Get a little notebook – about A6 size and put key information in the front, then set aside about 4 pages for each day. Head-up each day with hotel name and phone number, add key facts about places you will visit but leave room for quick notes to be taken as you travel. I use the back of the book as a language space. I start with key phrases and vocab (especially directions, emergency and the essential cafe phrase ‘We would like to pay separately!’ I also like to annotate a print out of the map of the whole route, so I keep the big picture in mind.
- What is your favourite thing about a cycling holiday?
I love long sweeping descents towards water (sea, lake or river). It feels like you are cashing in your hard work pedalling uphill earlier in the day. The views can be superb, the riding is effortless but you also have time to notice your fellow group members and there is a great sense of team as you all sweep round that final corner and share smiles at the bottom. There are great descents on the Puglia ride, Freshwater Bay on the Isle of Wight, Dovedale and from Maria Taferl in Austria, which you can experience on the Danube.
- With lots of years experience under your wheels, can you share your suggestions for making the most of your holiday?
Bring the right kit AND NO MORE! Try to travel light so you are not forever searching for stuff – but of course make sure you do have what you need.
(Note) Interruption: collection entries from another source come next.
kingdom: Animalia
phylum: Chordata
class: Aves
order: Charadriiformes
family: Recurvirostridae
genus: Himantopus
Be group aware – biking in a group is not the same as riding alone or with one or two others. Particular points to notice: if you are the first to pull-in off the road go forward so there is room for the whole group behind.
Notice stuff: Interesting flowers, birds animals, buildings landscape. Don’t worry too much about correct names and historical dates but ‘Soak up what you see, hear and smell’ .
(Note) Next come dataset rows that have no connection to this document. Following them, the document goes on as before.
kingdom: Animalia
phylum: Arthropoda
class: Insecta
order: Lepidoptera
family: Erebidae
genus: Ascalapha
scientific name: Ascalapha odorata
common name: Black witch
- What keeps you fuelled when the going gets tough?
Porridge – I used to HATE it and avoided it like the plague (much to the disappointment of my Scottish grandparents). I guess my mid-life transformation was to discover the ‘spurtle’. This wooden porridge stirrer is somehow the symbol of a good hearty breakfast. Pleasant to eat – especially with cinnamon and raisins – and with a very low Glycemic Index, porridge fills you up and releases the energy slowly, just how you need it.